One study of the Greenlandic Inuit population, for example, found a variation in a single DNA base pair that affected height. It turned out the same variation impacted height in Europeans, too, much more so than other previously identified variations, but researchers hadn’t noticed it in other studies because it was not all that common among Europeans.

One 2016 analysis found that 81 percent of participants in genome-wide association studies were of European descent.

For researchers, the big benefit is financing.

“Even though everyone knows that sampling diverse populations is important, there aren’t that many financial grants to cover it,” Brenna Henn, a population geneticist at UC Davis, told Gizmodo.

Practically speaking, genotyping people in places like Southern Africa, where Henn, works is expensive. It doesn’t just mean travelling to those places and spending the money to analyse the data, but spending lots of time on the ground establishing trust with people who might have little understanding of DNA.

“This program could really fill a gap,” said Henn.

“Studying Europeans gives you one answer to these questions, but that answer may not be applicable to other populations.”

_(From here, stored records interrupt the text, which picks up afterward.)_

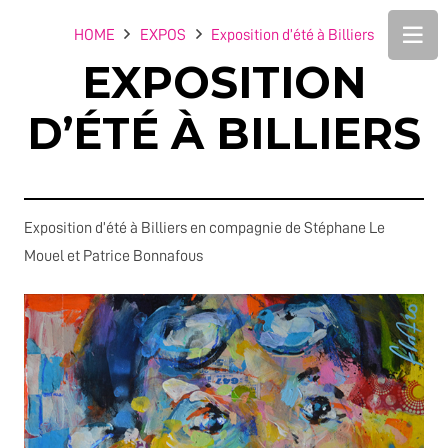
HOME
EXPOS
Exposition d’été à Billiers
EXPOSITION
D’ÉTÉ À BILLIERS
Exposition d’été à Billiers en compagnie de Stéphane Le
Mouel et Patrice Bonnafous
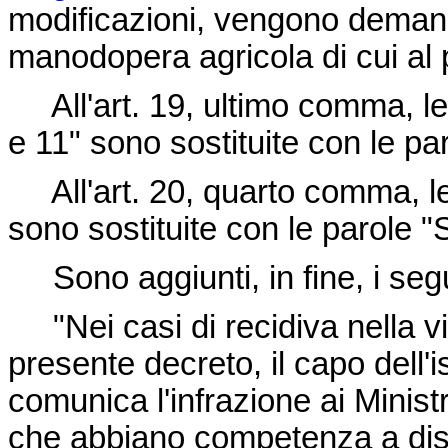
modificazioni, vengono demanda
manodopera agricola di cui al 
All'art. 19, ultimo comma, le pa
e 11" sono sostituite con le paro
All'art. 20, quarto comma, le
sono sostituite con le parole "S
Sono aggiunti, in fine, i seg
"Nei casi di recidiva nella vi
presente decreto, il capo dell'i
comunica l'infrazione ai Minist
che abbiano competenza a dispo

She pointed to skin colour, which has been widely studied in populations of European descent, but, until a study by Henn last year, had never been studied in African populations. It turned out that there were many more genes that contributed to skin pigmentation than previously identified. The work reframed common ideas about how genetics and skin colour works. But to get there, researchers spent seven years with the KhoeSan people in order to collect data from 400 people.

Meanwhile, said Mountain, 23andMe gains the access that researchers already have in such locations. Samples of just 500 people from one location she said, could allow 23andMe to add the region to its reports.

“We’re limiting ourselves by mostly studying people from Europe,” said Mountain.